Зверь из бездны. Династия при смерти. Книги 1-4
Шрифт:
Действительно, частная жизнь юноши Нерона, в течение (Quinquennium’а, это — неукротимый вихрь сумасбродства, дурачества, мальчишеского буйства. Но, строго разбирая, шалости его, в данном возрасте, не показались бы нелепыми и предосудительными, будь автором их не владыка мира, но какой-либо его ровесник, в возрасте между 15 и 20 годами из простых смертных. Это обыкновенные студенческие проделки германских или наших дерптских буршей «доброго, старого времени». Вот — Нерон, в компании таких же сумасбродов-сверстников, Отона, Сенециона, Петрония, крадется задними ходами из дворца. На шалунах — поярковые колпаки вольноотпущенников или мужицкие меховые треухи, подвязанные бороды, грязное рубище. С царственного Палатина, из аристократических Карин, они бегут веселой и буйной толпой в предместье, чтобы там, в кабаках и публичных домах низшего разбора, в толпе пьяных рабов, отпущенников, солдат и матросов, искать сильных ощущений, зрелищ и дел человеческого порока. Под покровом ночи, с полными кошельками на поясах, они устраивают сотни глупостей, десятки скандалов. Отчисляя известную долю грубости этих забав на счет распущенных нравов эпохи, нельзя, однако, видеть в них что- либо из ряду вон странное или, тем более, безумное. Побить филистера, поцеловать встречную бюргершу, опрокинуть все скамейки на бульваре, перевесить вывеску парикмахера на банкирскую контору или конского манежа на пансион благородных девиц, устроить кошачью музыку непопулярному обывателю, стучать и звонить в полночь в чужие подъезды, — в подобных шалостях убивало свои досуги, еще в сороковых годах XIX столетия, студенчество Бонна, Гейдельберга, Иены, Дерпта; так дурачились многие, впоследствии весьма значительные люди, и, в числе их, напр., даже такой «сверхчеловек», как Бисмарк.
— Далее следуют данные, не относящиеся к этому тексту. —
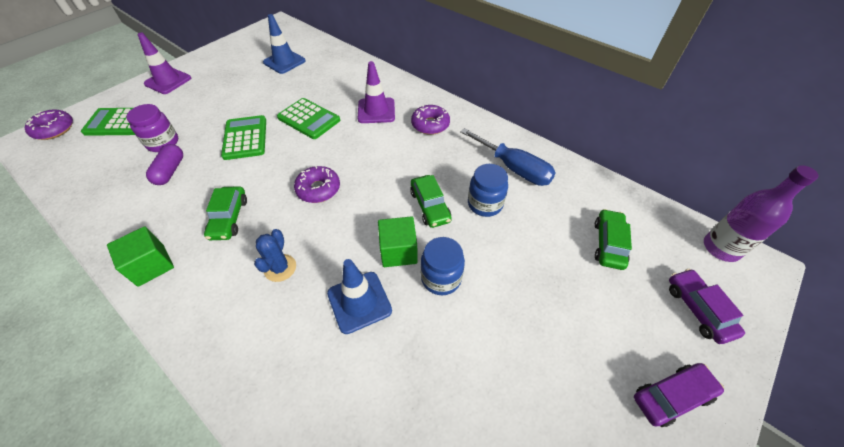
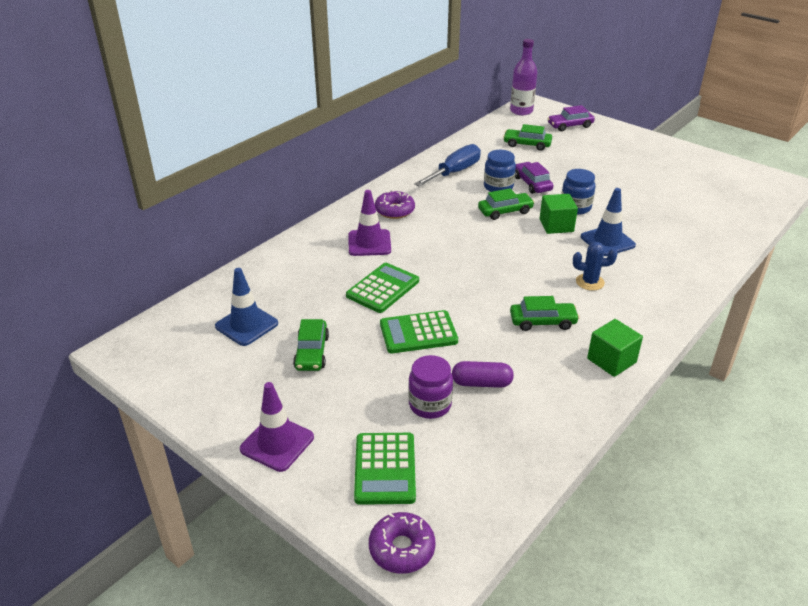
camera: 90 degrees left, 15 degrees down
(244, 89) = (311, 352): none -> green car
(318, 189) = (494, 271): purple donut -> none
(671, 396) = (627, 142): purple car -> purple car (532, 184)

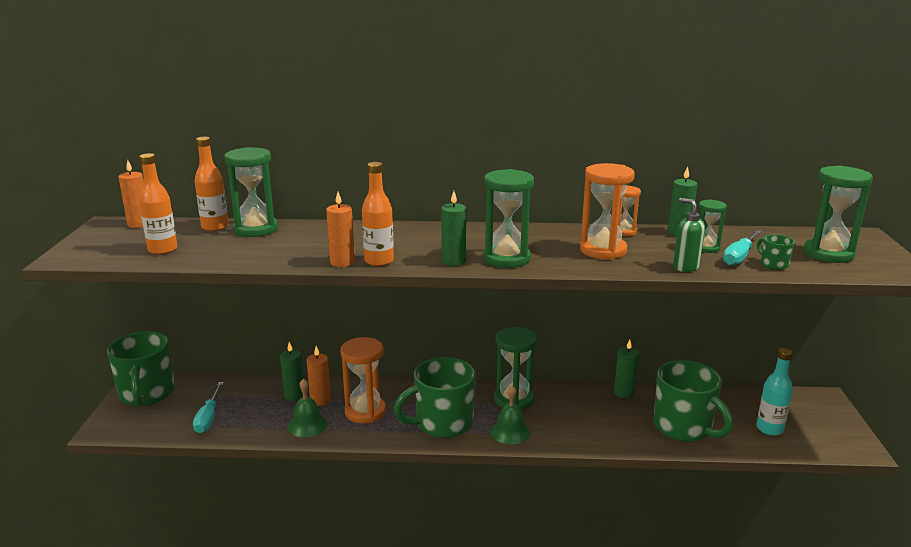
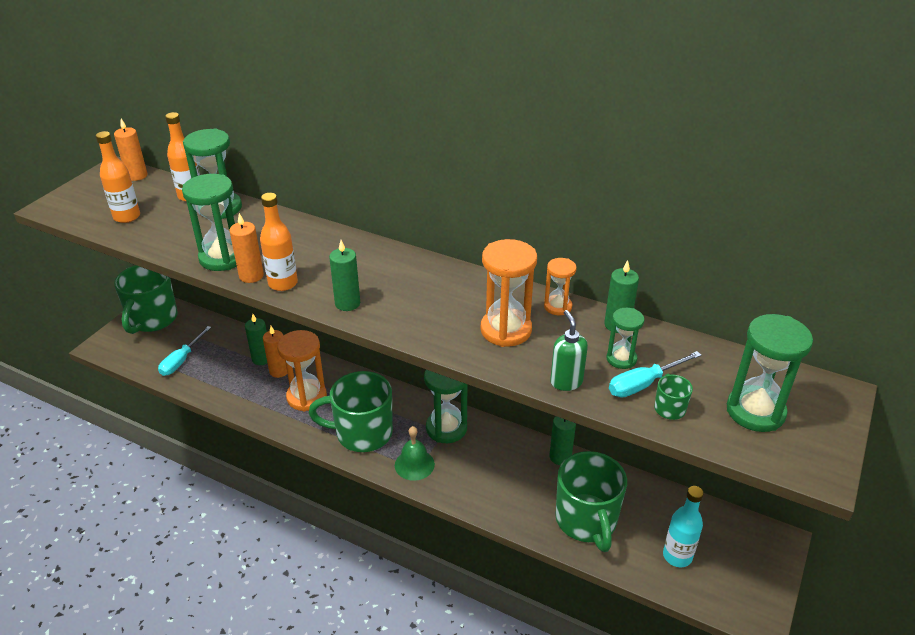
camera: 25 degrees right, 15 degrees up
(307, 425) = (250, 395): green bell -> none
(506, 259) = (399, 314): green hourglass -> green hourglass (222, 258)

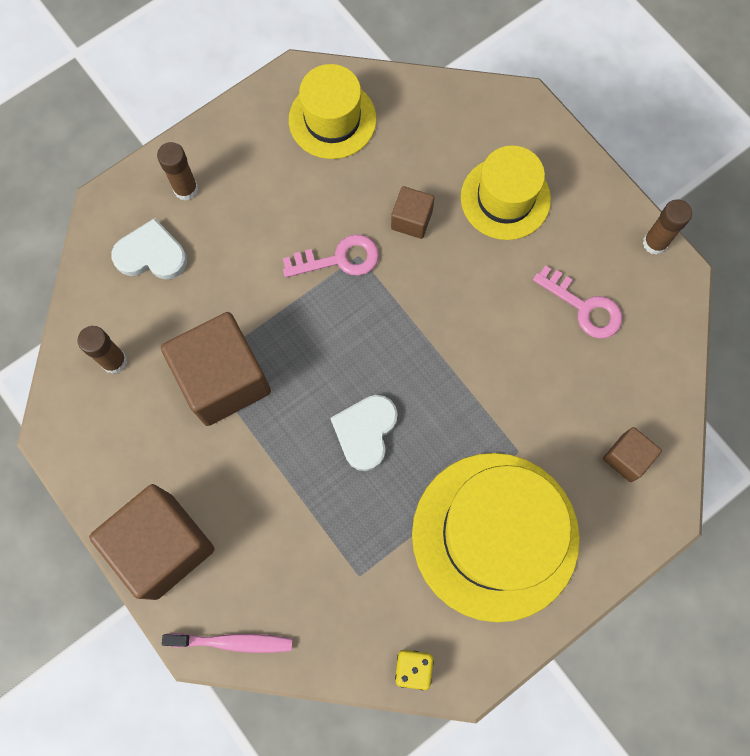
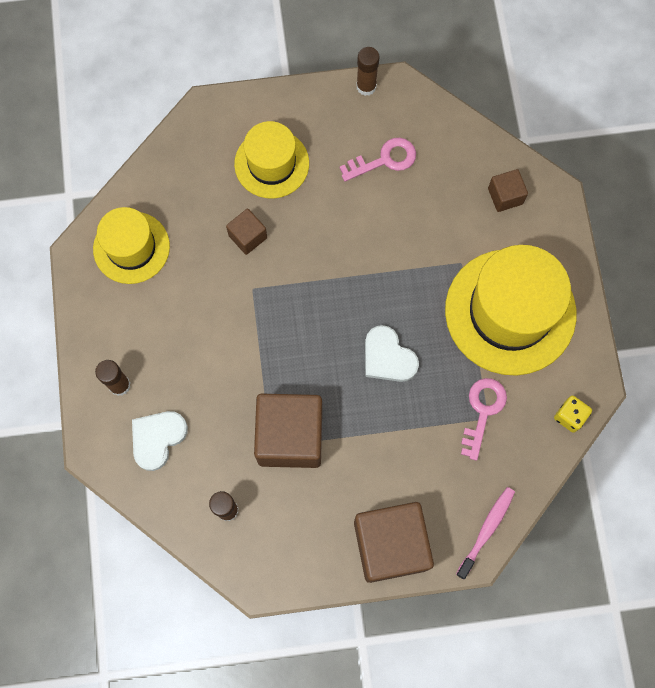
camera: 60 degrees left, 0 degrees up
(339, 259) = (246, 304): pink key -> pink key (482, 411)

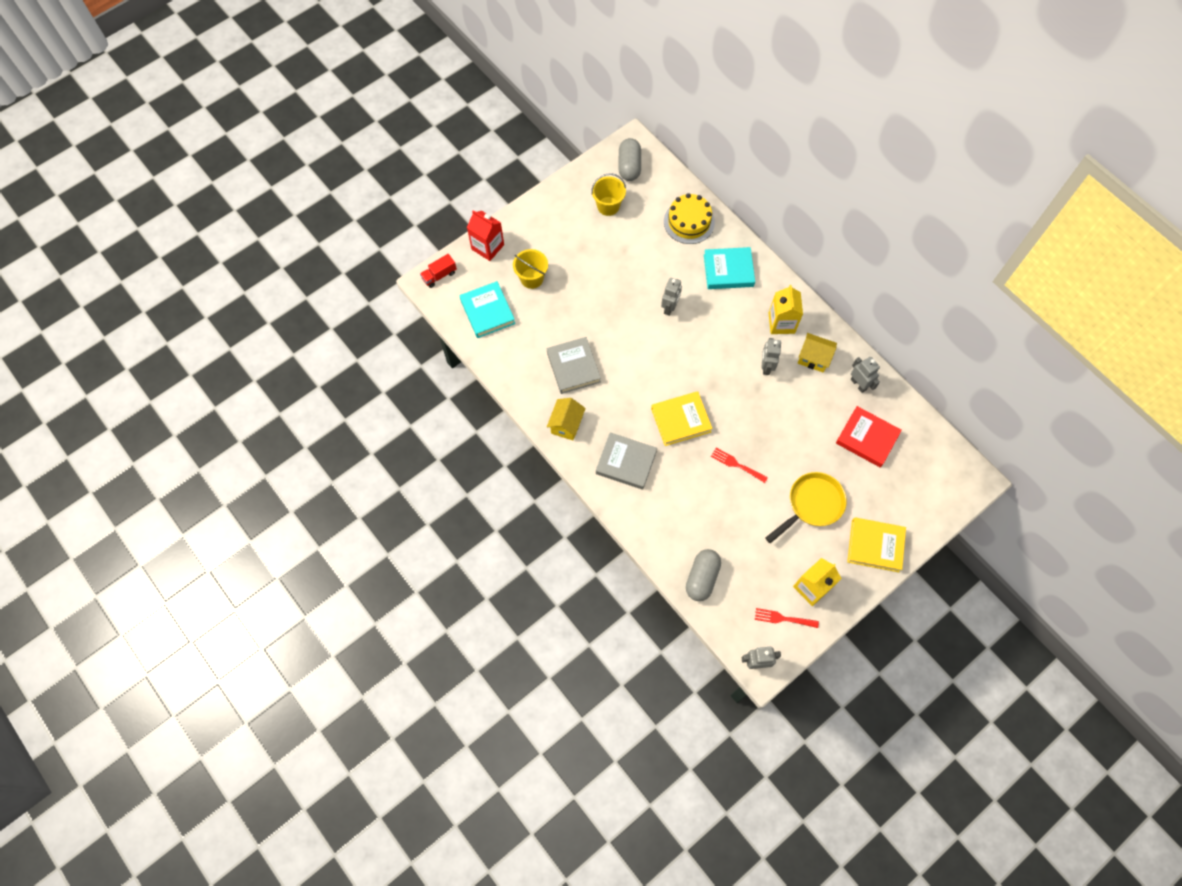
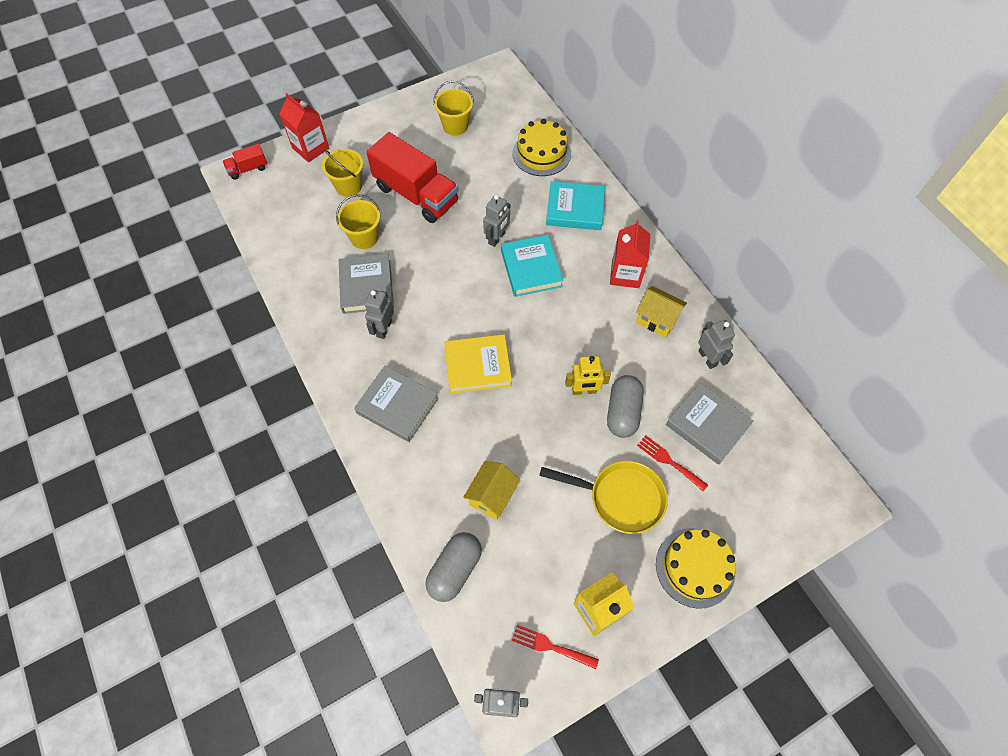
camera: 10 degrees right, 5 degrees down
(487, 311) = (288, 213): turquoise book -> turquoise book (531, 268)
(559, 324) = (364, 237): none -> yellow bucket
(566, 425) = (339, 350): yellow house -> yellow house (492, 496)
(592, 277) = (416, 194): none -> red truck
(629, 166) = (489, 91): grey capsule -> grey capsule (622, 412)
(736, 464) = (534, 430): red fork -> red fork (669, 461)
(766, 366) = (596, 320): grey robot -> grey robot (384, 328)
(768, 426) = (584, 391): none -> yellow robot
(781, 323) = (625, 274): yellow carton -> red carton
(812, 505) = (620, 498): yellow pan -> yellow pan turned 45 degrees clockwise
(867, 438) = (707, 425): red book -> grey book
(875, 546) = (695, 567): yellow book -> yellow cake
Трофеи уличных и трактирных побед: лоскутья от плащей, подвязки, снятые с проституток, бутылки и шкалики, краденые с кабацких стоек, свинец и бетон разломанных водосточных труб, вывески, снятые с гостиниц и магазинов, оторванные ставни, пологи от кроватей в публичных домах, — милая компания с триумфом несла во дворец, где для этого хлама имелась нарочно устроенная кладовая. На завтра играли в аукцион. Добыча вчерашнего разбоя пускалась с молотка, а выручку делили между участниками ночных похождений. Надеясь на свою силу и поддержку товарищей, Нерон был большой забияка, и не было для него забавы милее, как поколотить ночного сторожа, столкнуть мирного прохожего в помойную яму,
Конечно, не все удача; иной раз «попадало на орехи» и цезарской шайке, и сам Нерон нередко возвращался домой с синяками на теле и разбитым носом. Настолько нередко, что аккуратный Плиний даже сохранил для любопытствующего потомства рецепты мазей и притираний, которые император употреблял на другое утро, чтобы скрыть следы ночных побоищ. Удовольствие, казалось бы, невеликое, но в юном, а правильнее будет сказать: подростке, — Нероне жила какая-то неугомонная потребность бить, быть битым, смотреть, как бьют. Он любил драки до смешного. На общественных играх он не раз отсылал прочь полицейский наряд преторианцев, поставленных для охраны порядка, а затем, подзадоривая актеров-соперников и партии их поклонников, доводил публику до рукопашной. В таких случаях, император спешил официально отбыть из театра, но потихоньку приказывал перенести себя инкогнито, в глухих носилках, в потайную ложу верхнего яруса, над аванс-сценой, — что называется на русском театральном жаргоне: в «кукушку». Оттуда цезарь, никем не зримый, созерцал дикую ссору мимов, начальников хоров и восторженных слушателей. Когда же дело доходило до кулаков, а в воздухе начинали летать камни и ножки скамеек, Нерон, увлекаясь потасовкой, сам швырял сверху в народ чем и куда попало, и даже однажды тяжело поранил в голову претора.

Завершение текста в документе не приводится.